Previously, I proved that imitative amplification with weak HCH, approval-based amplification, and recursive reward modeling access \text{PSPACE} while AI safety via market making accesses \text{EXP}. At the time, I wasn’t sure whether my market making proof would generalize to the others, so I just published it with the \text{PSPACE} proofs instead. However, I have since become convinced that the proof does generalize—and that it generalizes for all of the proposals I mentioned—such that imitative amplification with weak HCH, approval-based amplification, and recursive reward modeling all actually access \text{EXP}. This post attempts to prove that.
Updated list of proposals by complexity class
\text{P}: Imitation learning (trivial)
\text{PSPACE}: AI safety via debate (proof)

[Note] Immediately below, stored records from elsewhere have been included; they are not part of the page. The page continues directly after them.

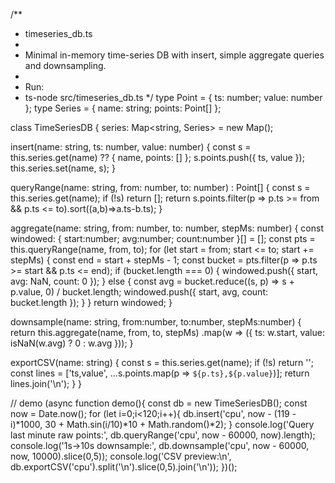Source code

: /**
 * timeseries_db.ts
 *
 * Minimal in-memory time-series DB with insert, simple aggregate queries and downsampling.
 *
 * Run:
 *   ts-node src/timeseries_db.ts
 */
type Point = { ts: number; value: number };
type Series = { name: string; points: Point[] };

class TimeSeriesDB {
  series: Map<string, Series> = new Map();

  insert(name: string, ts: number, value: number) {
    const s = this.series.get(name) ?? { name, points: [] };
    s.points.push({ ts, value });
    this.series.set(name, s);
  }

  queryRange(name: string, from: number, to: number) : Point[] {
    const s = this.series.get(name);
    if (!s) return [];
    return s.points.filter(p => p.ts >= from && p.ts <= to).sort((a,b)=>a.ts-b.ts);
  }

  aggregate(name: string, from: number, to: number, stepMs: number) {
    const windowed: { start:number; avg:number; count:number }[] = [];
    const pts = this.queryRange(name, from, to);
    for (let start = from; start <= to; start += stepMs) {
      const end = start + stepMs - 1;
      const bucket = pts.filter(p => p.ts >= start && p.ts <= end);
      if (bucket.length === 0) {
        windowed.push({ start, avg: NaN, count: 0 });
      } else {
        const avg = bucket.reduce((s, p) => s + p.value, 0) / bucket.length;
        windowed.push({ start, avg, count: bucket.length });
      }
    }
    return windowed;
  }

  downsample(name: string, from:number, to:number, stepMs:number) {
    return this.aggregate(name, from, to, stepMs)
      .map(w => ({ ts: w.start, value: isNaN(w.avg) ? 0 : w.avg }));
  }

  exportCSV(name: string) {
    const s = this.series.get(name);
    if (!s) return '';
    const lines = ['ts,value', ...s.points.map(p => `${p.ts},${p.value}`)];
    return lines.join('\n');
  }
}

// demo
(async function demo(){
  const db = new TimeSeriesDB();
  const now = Date.now();
  for (let i=0;i<120;i++){
    db.insert('cpu', now - (119 - i)*1000, 30 + Math.sin(i/10)*10 + Math.random()*2);
  }
  console.log('Query last minute raw points:', db.queryRange('cpu', now - 60000, now).length);
  console.log('1s->10s downsample:', db.downsample('cpu', now - 60000, now, 10000).slice(0,5));
  console.log('CSV preview:\n', db.exportCSV('cpu').split('\n').slice(0,5).join('\n'));
})();

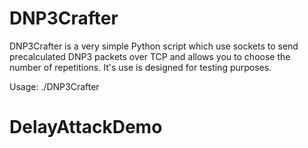 # DNP3Crafter

DNP3Crafter is a very simple Python script which use sockets to send precalculated DNP3 packets over TCP and allows you to choose the number of repetitions. It's use is designed for testing purposes.

Usage:
./DNP3Crafter <Objective IP>
# DelayAttackDemo

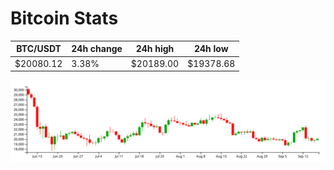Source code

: # Bitcoin Stats

BTC/USDT|24h change|24h high|24h low|
|---|---|---|---|
|$20080.12|3.38%|$20189.00|$19378.68|

<img src="./chart.svg">

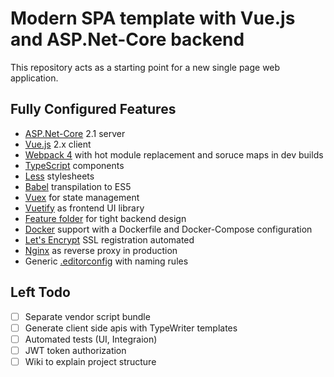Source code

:﻿# Modern SPA template with Vue.js and ASP.Net-Core backend

This repository acts as a starting point for a new single page web application.

## Fully Configured Features

- [ASP.Net-Core](https://docs.microsoft.com/en-us/aspnet/core/?view=aspnetcore-2.1) 2.1 server
- [Vue.js](https://vuejs.org/) 2.x client
- [Webpack 4](https://webpack.js.org/) with hot module replacement and soruce maps in dev builds
- [TypeScript](https://www.typescriptlang.org/) components
- [Less](http://lesscss.org/) stylesheets
- [Babel](https://babeljs.io/) transpilation to ES5
- [Vuex](https://vuex.vuejs.org/) for state management
- [Vuetify](https://vuetifyjs.com/) as frontend UI library
- [Feature folder](https://github.com/OdeToCode/AddFeatureFolders) for tight backend design
- [Docker](https://www.docker.com/) support with a Dockerfile and Docker-Compose configuration
- [Let's Encrypt](https://letsencrypt.org/) SSL registration automated
- [Nginx](https://www.nginx.com/) as reverse proxy in production
- Generic [.editorconfig](https://docs.microsoft.com/en-us/visualstudio/ide/create-portable-custom-editor-options) with naming rules

## Left Todo

- [ ] Separate vendor script bundle
- [ ] Generate client side apis with TypeWriter templates
- [ ] Automated tests (UI, Integraion)
- [ ] JWT token authorization
- [ ] Wiki to explain project structure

\text{EXP}: AI safety via market making (proof), Imitative amplification with weak HCH (proof below), Approval-based amplification (proof below), Recursive reward modeling (proof below)
\text{NEXP}: Debate with cross-examination (proof)
\text{R}: Imitative amplification with strong HCH (proof), AI safety via market making with pointers (proof)
Proofs
Imitative amplification with weak HCH accesses \text{EXP}
The proof here is similar in structure to my previous proof that weak HCH accesses \text{PSPACE}, so I’ll only explain where this proof differs from that one.
First, since l \in \text{EXP}, we know that for any x \in X, T_l(x) halts in O(2^{\text{poly}(n)}) steps where n = |x|. Thus, we can construct a function f_l(n) = c_1 + c_2 e^{c_3 n^{c_4}} such that for all x \in X, T_l(x) halts in less than or equal to f_l(x) steps by picking c_3,~ c_4 large enough that they dominate all other terms in the polynomial for all n \in \mathbb N. Note that f_l is then computable in time polynomial in n.
Second, let H’s new strategy be as follows:
-
Given p, let s,~ x = M(p : f(|x|)). Then, return accept/reject based on whether s is an accept or reject state (it will always be one or the other)
-
Given p : 0, return s_0,~ x_0 where s_0 is the starting state and x_0 is the empty tape symbol.
-
Given p : i, let \begin{align*} & s,~ x = M(p : i - 1) \ & x_{\text{left}} = M(p : i - 1 : -1) \ & x_{\text{right}} = M(p : i - 1 : 1). \end{align*} Then, return s^\prime,~ x^\prime where s^\prime is the next state of T_l from state s over symbol x (where if we’re already in an accept/reject state we just stay there) and x^\prime is the new tape symbol at the head (which can be determined given s,~ x,~ x_\text{left},~ x_\text{right}).
-
Given p : 0 : j, return x_0.
-
Given p : i : j, let s,~ x_\text{head} = M(p : i - 1). Then, let h be the amount by which T_l on s,~ x_\text{head} changes the head position by (such that h \in {-1, 0, 1}). If j + h = 0, let s^\prime,~ x^\prime = M(p : i - 1) otherwise let x^\prime = M(p : i - 1 : j + h). Return x^\prime.
Note that this strategy precisely replicates the strategy used in my proof that market making accesses \text{EXP} for inputs p : i and p : i : j. Thus, I’ll just defer to that proof for why the strategy works and is polynomial time on those inputs. Note that this is where l \in \text{EXP} becomes essential, as it guarantees that i and j can be represented in polynomial space.
Then, the only difference between this strategy and the market making one is for the base p input. On p, given that M(p : i) works, M(p : f(|x|)) will always return a state after T_l has halted, which will always be an accept state if T_l accepts and a reject state if it rejects. Furthermore, since |M(p : f(|x|)| \in O(1) and f is computable in polynomial time, the strategy for p is polynomial, as desired.
Since this procedure works for all l \in \text{EXP}, we get that amplification with weak HCH accesses \text{EXP}, as desired.
Approval-based amplification accesses \text{EXP}
The proof here is almost precisely the same as my previous proof that approval-based amplification accesses \text{PSPACE} with the only modification being that we need to verify that |M(q)| + |H(q, M)| are still polynomial in size for the new imitative amplification strategy given above. However, the fact that i and j are bounded above by t_p means that they are representable in polynomial space, as desired.
Recursive reward modeling accesses \text{EXP}
Again, the proof here is almost precisely the same as my previous proof that recursive reward modeling accesses \text{PSPACE} with the only modification being the same as with the above proof that approval-based amplification accesses \text{EXP}.